** Texto de leitura **
···
O Presidente dos Estados Unidos anunciou esta quarta-feira a construção de um muro na fronteira com o México que vai começar dentro de "meses". Esta era uma das promessas eleitorais e Donald Trump não perdeu tempo e assinou na primeira semana de mandato a ordem para a construção da obra, cujo projeto será feito "de imediato". Este não é, contudo, o primeiro Presidente norte-americano a defender a edificação de uma barreira na fronteira entre os dois países. Um terço do muro já existe e começou a ser erguido há mais de 20 anos.

A construção do muro começou em 1991, durante o mandato de George W. Bush pai, mas a obra foi impulsionada três anos mais tarde com a Operação Guardião, que foi implementada na presidência do democrata Bill Clinton. O principal objetivo foi impedir a imigração ilegal na região de San Diego, Califórnia, na zona mais ocidental na fronteira entre o México e os Estados Unidos.
···
** Dados apresentados **
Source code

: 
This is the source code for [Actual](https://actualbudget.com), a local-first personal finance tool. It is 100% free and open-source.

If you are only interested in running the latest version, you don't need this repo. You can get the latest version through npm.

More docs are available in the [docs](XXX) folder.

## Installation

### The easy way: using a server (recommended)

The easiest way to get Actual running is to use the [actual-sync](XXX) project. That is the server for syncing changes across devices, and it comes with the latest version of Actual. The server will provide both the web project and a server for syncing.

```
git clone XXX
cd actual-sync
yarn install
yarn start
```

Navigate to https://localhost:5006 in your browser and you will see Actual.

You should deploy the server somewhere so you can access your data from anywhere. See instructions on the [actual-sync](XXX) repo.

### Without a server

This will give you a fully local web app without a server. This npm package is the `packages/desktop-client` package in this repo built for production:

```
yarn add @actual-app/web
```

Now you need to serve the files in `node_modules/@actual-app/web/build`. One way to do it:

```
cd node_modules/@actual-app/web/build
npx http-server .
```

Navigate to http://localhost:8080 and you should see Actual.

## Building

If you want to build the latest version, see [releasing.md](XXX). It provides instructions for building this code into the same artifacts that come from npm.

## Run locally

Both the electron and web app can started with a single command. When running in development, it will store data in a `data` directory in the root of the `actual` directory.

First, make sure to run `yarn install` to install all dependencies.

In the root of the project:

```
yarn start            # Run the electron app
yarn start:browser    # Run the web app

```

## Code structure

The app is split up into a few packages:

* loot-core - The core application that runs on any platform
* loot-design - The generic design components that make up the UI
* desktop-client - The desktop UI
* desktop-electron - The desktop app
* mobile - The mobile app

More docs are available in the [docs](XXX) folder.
···
De acordo com o texto sobre o muro na fronteira com o México, qual foi o principal objetivo da Operação Guardião? A listagem não tem qualquer papel neste exercício.

Impedir a imigração ilegal na região de San Diego, Califórnia, a zona mais ocidental da fronteira entre o México e os Estados Unidos.